**YOUR TASK**. Search the entries below for the word "ffffff" and copy every line where it appears.

======== DATA FOR REVIEW

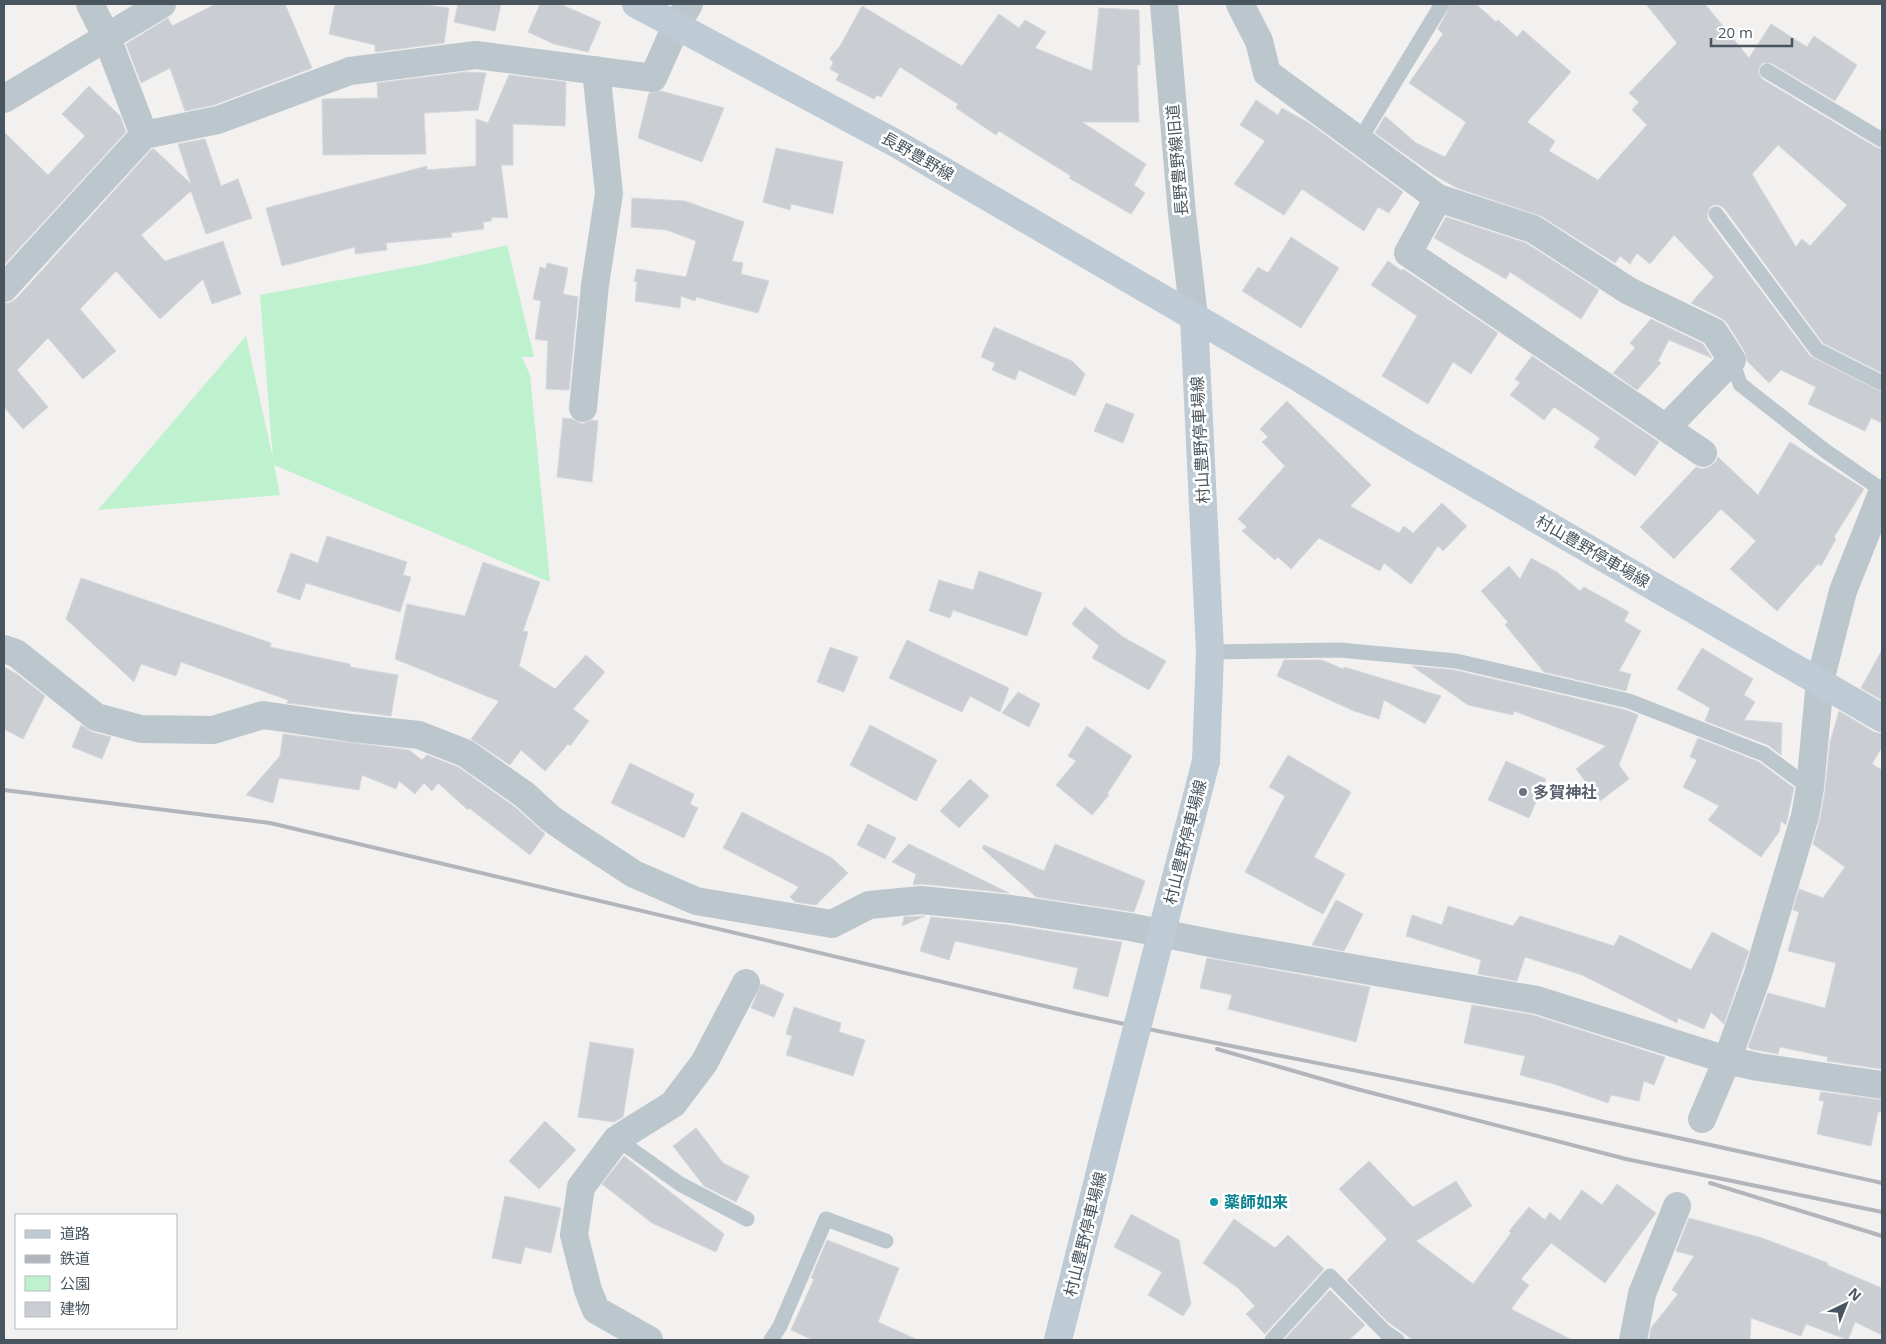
<svg xmlns="http://www.w3.org/2000/svg" width="1886" height="1344" viewBox="0 0 1886 1344" font-family="'Open Sans','Noto Sans JP',sans-serif">
<style>
.green{fill:#bef1ce}
.building{fill:#caced3;stroke:#d4d7dc;fill-rule:evenodd}
.lines{fill:none;stroke-linecap:round;stroke-linejoin:round}
.service{stroke:#bcc6cd;stroke-width:15}
.minor{stroke:#bcc6cd;stroke-width:28}
.tertiary{stroke:#bcc6cd;stroke-width:28}
.secondary{stroke:#becad4;stroke-width:28}
.rail{stroke:#b2b6bb;stroke-width:4}
.secondary-bridge{stroke:#becad4;stroke-width:28}
.worship-dot{fill:#6b7280;stroke:#fff;stroke-width:2}
.culture-dot{fill:#0f9aa8;stroke:#fff;stroke-width:2}
.labels{text-anchor:middle;stroke-width:5;stroke-linejoin:round;paint-order:stroke}
.street-label{font-size:16px;fill:#48555e;stroke:#fff}
.worship-label{font-size:16px;font-weight:bold;fill:#5b616d;stroke:#fff;text-anchor:start}
.culture-label{font-size:16px;font-weight:bold;fill:#0d838f;stroke:#fff;text-anchor:start}
</style>
<rect width="100%" height="100%" fill="#f3f0f0"/>
<path class="green" d="M507 245 534 357H522L530 375 550 582 274 465 280 495 98 510 246 336 273 459 260 295 426 264Z"/>
<path class="building" d="M216 4H285L312 68 214 105 185 111 170 68 141 83 126 44 168 18 172 26Z
M335 4H419L449 8 444 43 375 52V45L329 34Z
M458 4H501L495 31 454 22Z
M540 4H560L601 22 588 52 554 44 528 32Z
M1451 4H1476L1496 22 1498 20 1517 37 1523 30 1571 72 1527 122 1555 141 1549 151 1598 180 1647 125 1632 110 1639 102 1629 93 1677 43 1646 4H1705L1749 58 1771 24 1807 47 1814 36 1857 65 1835 101 1771 63H1762L1758 71 1762 79 1877 148 1882 149V373L1823 343 1724 208 1719 205H1714L1710 207 1707 215 1708 220 1810 356 1882 392V423L1871 418 1865 431 1808 404 1816 387 1781 370 1769 383 1747 361 1745 352 1727 323 1721 318 1691 303 1714 277 1674 235 1650 264 1637 253 1630 264 1620 256 1615 263 1541 216 1457 188 1434 175 1375 133 1385 116 1416 143 1445 157 1466 122 1409 83 1443 34 1438 29ZM1778 145 1847 205 1810 246 1802 239 1796 247 1752 174Z
M862 6 962 66 999 14 1019 28 1025 20 1046 32 1035 48 1092 71 1099 8 1139 10 1140 65H1137L1139 122H1082L1146 164 1134 185 1145 193 1131 214 1069 178 1071 176 999 131 996 135 956 108 958 104 900 67 881 97 877 95 874 99 836 80 839 74 830 69 833 63 830 58 840 46Z
M466 72 486 73 478 110 424 113 426 154 323 155 322 99 378 98 377 83Z
M509 75 566 82 565 126 513 124V165H501L508 218 492 217 491 221 483 222 484 229 451 233 452 237 386 243 387 250 355 254V247L282 266 266 208 427 166V170L476 166V119L488 123Z
M89 86 120 116 126 132 4 265V132L48 175 85 136 62 114Z
M661 91 724 108 702 162 638 138 649 93Z
M1256 100 1278 115 1282 108 1309 123 1403 192 1389 213 1378 207 1364 231 1302 189 1284 215 1234 184 1265 141 1240 125Z
M205 139 221 186 238 179 252 218 206 234 191 191 141 235 165 261 223 241 241 294 212 304 203 279 160 319 116 271 80 309 116 351 83 379 48 338 17 370 48 407 23 429 4 407V303H9L16 299 152 149H154L191 184 178 144Z
M776 148 843 162 833 214 791 204 790 210 763 202Z
M632 198 685 201 744 222 732 261 743 263 741 274 769 281 758 313 696 297 695 301 681 296 680 308 635 301 637 282 634 281 637 269 686 277 696 241 667 230 631 227Z
M1446 217 1526 243 1599 290 1581 319 1510 272 1506 279 1434 238Z
M1291 237 1339 268 1301 328 1242 291 1258 267 1268 273Z
M1388 261 1402 271 1403 269 1498 333 1471 374 1453 362 1428 404 1382 376 1417 316 1371 285Z
M547 263 568 268 563 294 578 297 569 390 546 389 548 341 535 339 541 301 533 299 540 267 546 269Z
M1651 319 1703 344 1712 358 1669 340 1658 361 1661 363 1637 390 1613 373 1635 348 1630 343Z
M994 327 1072 361 1085 374 1075 396 1019 370 1015 380 992 370 995 363 981 357Z
M1532 356 1659 442 1635 476 1594 447 1600 438 1554 407 1544 420 1510 395 1520 383 1515 379Z
M1287 401 1371 485 1350 506 1399 533 1404 526 1413 533 1442 503 1467 526 1443 551 1438 546 1411 584 1384 563 1380 571 1319 538 1291 569 1278 557 1275 560 1242 531 1247 527 1238 519 1285 466 1262 442 1268 437 1260 429Z
M1106 403 1134 414 1123 443 1094 431Z
M563 418 572 419 582 424 592 420 598 421 592 482 557 477Z
M1790 442 1864 489 1834 537 1836 539 1821 566 1818 564 1777 611 1730 569 1756 541 1721 509 1674 559 1640 527 1696 467 1702 469 1709 467 1716 462 1718 457 1758 495Z
M327 536 407 562 403 575 411 577 400 612 306 583 300 600 277 592 291 553 318 563Z
M1531 558 1557 572 1580 591 1584 587 1629 612 1624 621 1641 631 1619 671 1631 674 1626 691 1544 672 1505 625 1508 622 1481 591 1509 566 1520 579Z
M483 562 540 582 523 631 528 632 519 666 555 689 586 655 605 672 573 709 589 721 570 746 568 744 545 771 521 750 510 765 471 739 499 701 395 659 407 604 465 616Z
M979 571 1042 593 1027 636 953 610 950 618 929 611 939 580 973 590Z
M81 578 271 643 270 647 350 664V667L398 675 391 716 287 703 288 700 181 662 176 676 141 664 134 682 66 619Z
M1085 607 1123 637 1166 661 1149 690 1092 658 1099 646 1072 624Z
M907 640 1009 688 1000 712 970 696 962 712 889 678Z
M830 647 858 657 844 692 817 682Z
M1702 648 1753 679 1744 695 1755 702 1744 720 1782 723 1781 755 1768 745 1705 721 1710 708 1677 689Z
M1882 650V700L1861 688Z
M1284 660H1322L1343 669 1344 667 1441 696 1425 724 1384 700 1379 719 1354 711 1277 676Z
M1412 666 1454 670 1626 710 1638 715 1619 765 1629 779 1600 801 1576 769 1606 746 1514 711 1513 715 1468 705Z
M4 667 17 674 45 696 23 739 4 729Z
M1018 692 1040 704 1029 727 1002 713Z
M1839 711 1874 732 1882 734V747L1872 764 1882 770V1069L1827 1061 1828 1057 1780 1047 1778 1054 1751 1049 1748 1047 1768 993 1825 1008 1836 963 1788 951 1799 912 1793 910 1799 889 1823 898 1845 867 1813 844 1820 819 1825 791 1830 742Z
M81 725 92 732 111 737 102 759 72 747Z
M870 725 937 760 916 801 850 765Z
M1087 726 1132 756 1107 794 1109 795 1092 815 1056 785 1076 761 1068 756Z
M283 734 409 750 422 760 427 755 458 767 515 807 545 834 530 855 469 808 468 810 438 783 432 791 424 783 415 794 399 781 396 789 362 775 359 790 279 778 273 803 246 795 280 756Z
M1698 738 1759 762 1794 788 1786 825 1781 821 1779 832 1761 857 1708 820 1719 806 1683 787 1697 760 1690 757Z
M1288 755 1351 792 1314 857 1345 874 1323 914 1245 872 1285 796 1269 787Z
M1506 761 1546 779 1529 818 1488 800Z
M630 763 694 794 690 804 698 808 684 838 611 803Z
M970 779 989 796 959 828 940 811Z
M742 812 832 858 848 873 816 905 795 902 790 897 799 887 723 848Z
M868 824 896 838 885 859 857 845Z
M909 844 1009 893 923 884 913 885 916 874 892 862Z
M1055 844 1145 881 1134 912 1036 897 982 848 984 845 1044 871Z
M1336 900 1363 914 1344 951 1312 945Z
M1448 906 1513 926 1520 916 1614 946 1620 935 1691 970 1712 932 1749 951 1724 1024 1711 1012 1704 1029 1678 1018 1677 1023 1582 975 1525 957 1517 981 1478 974 1481 960 1406 936 1412 915 1442 925Z
M925 916 902 926 904 917Z
M931 917 1009 925 1122 942 1108 997 1073 988 1078 968 955 941 949 960 920 951Z
M1207 958 1370 987 1356 1042 1228 1009 1232 995 1200 988Z
M761 984 784 994 774 1017 751 1008Z
M1472 1005 1533 1015 1665 1057 1654 1085 1644 1081 1639 1101 1611 1095 1608 1103 1554 1084 1520 1075 1525 1056 1464 1043Z
M794 1007 841 1023 839 1032 865 1040 853 1076 786 1055 792 1036 786 1034Z
M590 1042 634 1049 623 1117 614 1122 578 1117Z
M1821 1092 1882 1100V1112H1878L1871 1146 1817 1134 1824 1101 1819 1100Z
M545 1121 576 1150 539 1189 509 1161Z
M696 1128 723 1163 749 1176 736 1202 704 1186 673 1146Z
M624 1156 724 1234 716 1252 652 1223 602 1184Z
M1369 1161 1413 1207 1456 1181 1472 1206 1416 1241 1473 1284 1511 1233 1509 1231 1529 1207 1545 1220 1550 1212 1560 1221 1582 1190 1602 1205 1617 1184 1656 1213 1605 1283 1551 1243 1521 1279 1529 1285 1511 1309 1572 1340H1413L1387 1321 1347 1280 1387 1239 1339 1189Z
M505 1196 561 1208 551 1253 525 1247 521 1264 492 1258Z
M1131 1214 1179 1240 1191 1304 1183 1316 1148 1295 1162 1272 1114 1247Z
M1689 1218 1762 1238 1828 1263 1827 1265 1882 1288V1335L1855 1322 1848 1340 1806 1324 1801 1336 1751 1318 1750 1340H1649L1651 1328 1678 1294 1672 1290 1694 1256 1676 1251Z
M1234 1219 1275 1248 1288 1235 1324 1269 1265 1334 1246 1314 1255 1306 1238 1288 1203 1263Z
M827 1240 899 1268 878 1322 918 1340H813L791 1330 814 1279 811 1278Z
M1330 1290 1365 1325 1349 1340H1284Z"/>
<g class="lines">
<path class="service" d="M1767 71 1882 140
M1359 141 1442 4
M1716 214 1817 350 1882 383
M1732 360 1740 384 1824 450 1882 490
M1210 652 1340 650 1456 661 1629 701 1764 754 1810 788
M617 1139 680 1184 747 1219
M771 1340 780 1326 826 1219 886 1241
M1272 1340 1330 1276 1385 1332 1397 1340"/>
<path class="minor" d="M90 4 107 38 144 135
M1240 4 1259 41 1267 73 1438 198 1533 229 1629 291 1714 332 1732 360 1666 428
M4 99 162 4
M1438 198 1408 253 1703 453
M4 288 144 135 218 120 350 71 476 55 653 78 677 24 689 4
M583 408 595 285 609 193 596 70
M4 649 16 653 96 717 141 729 213 730 263 715 352 728 419 735 465 753 525 795 550 818 576 836 634 874 696 901 832 924 869 905 921 900 1011 909 1130 927 1226 946 1537 1000 1727 1060 1758 1067 1882 1085
M1702 1119 1727 1060 1758 974 1805 816 1810 788 1820 681 1843 591 1882 493
M649 1340 596 1310 588 1290 574 1235 581 1187 617 1139 673 1104 704 1063 746 983
M1633 1340 1642 1294 1677 1206"/>
<path class="tertiary" d="M1164 4 1182 214 1194 317"/>
<path class="secondary" d="M636 4 897 144 1299 378 1403 442 1882 718
M1194 317 1210 652 1206 761
M1058 1340 1109 1136"/>
<path class="rail" d="M4 790 270 823 1074 1013C1203 1042 1332 1065 1461 1092 1602 1120 1742 1152 1882 1183
M1217 1049 1353 1088 1626 1159 1882 1212
M1710 1183 1882 1236"/>
<path class="secondary-bridge" d="M1109 1136 1206 761"/>
</g>
<circle class="worship-dot" cx="1523" cy="792" r="5"/>
<circle class="culture-dot" cx="1214" cy="1202" r="5"/>
<g class="labels">
<g class="street-label">
<text transform="translate(918 156) rotate(30)" y="6">長野豊野線</text>
<text transform="translate(1177 160) rotate(-95)" y="6">長野豊野線旧道</text>
<text transform="translate(1200 440) rotate(-93)" y="6">村山豊野停車場線</text>
<text transform="translate(1593 551) rotate(30)" y="6">村山豊野停車場線</text>
<text transform="translate(1185 842) rotate(-76)" y="6">村山豊野停車場線</text>
<text transform="translate(1085 1234) rotate(-76)" y="6">村山豊野停車場線</text>
</g>
<g class="worship-label">
<text x="1533" y="798">多賀神社</text>
</g>
<g class="culture-label">
<text x="1224" y="1208">薬師如来</text>
</g>
</g>
<rect width="1886" height="1344" fill="none" stroke="#48555e" stroke-width="10"/>
<rect x="15" y="1214" width="162" height="115" fill="#ffffff" stroke="#b6bbbf"/>
<rect x="25" y="1230" width="25" height="8" fill="#becad4" stroke="#b6bbbf"/>
<text x="60" y="1239" font-size="15" fill="#48555e">道路</text>
<rect x="25" y="1255" width="25" height="8" fill="#b2b6bb" stroke="#b6bbbf"/>
<text x="60" y="1264" font-size="15" fill="#48555e">鉄道</text>
<rect x="25" y="1276" width="25" height="15" fill="#bef1ce" stroke="#b6bbbf"/>
<text x="60" y="1289" font-size="15" fill="#48555e">公園</text>
<rect x="25" y="1302" width="25" height="15" fill="#caced3" stroke="#b6bbbf"/>
<text x="60" y="1314" font-size="15" fill="#48555e">建物</text>
<g transform="translate(1846 1304) rotate(43)" stroke="#ffffff" stroke-width="4" paint-order="stroke">
<path d="M0-4L9 19L0 12L-9 19Z" fill="#48555e"/>
<text y="-8" font-size="14" font-weight="bold" text-anchor="middle" fill="#48555e">N</text>
</g>
<path d="M1711 38v8h81v-8" fill="none" stroke="#48555e" stroke-width="2.5"/>
<text x="1718" y="38" font-size="15" fill="#48555e" stroke="#ffffff" stroke-width="4" paint-order="stroke">20 m</text>
</svg>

================

**RESPONSE**.
<rect x="15" y="1214" width="162" height="115" fill="#ffffff" stroke="#b6bbbf"/>
<g transform="translate(1846 1304) rotate(43)" stroke="#ffffff" stroke-width="4" paint-order="stroke">
<text x="1718" y="38" font-size="15" fill="#48555e" stroke="#ffffff" stroke-width="4" paint-order="stroke">20 m</text>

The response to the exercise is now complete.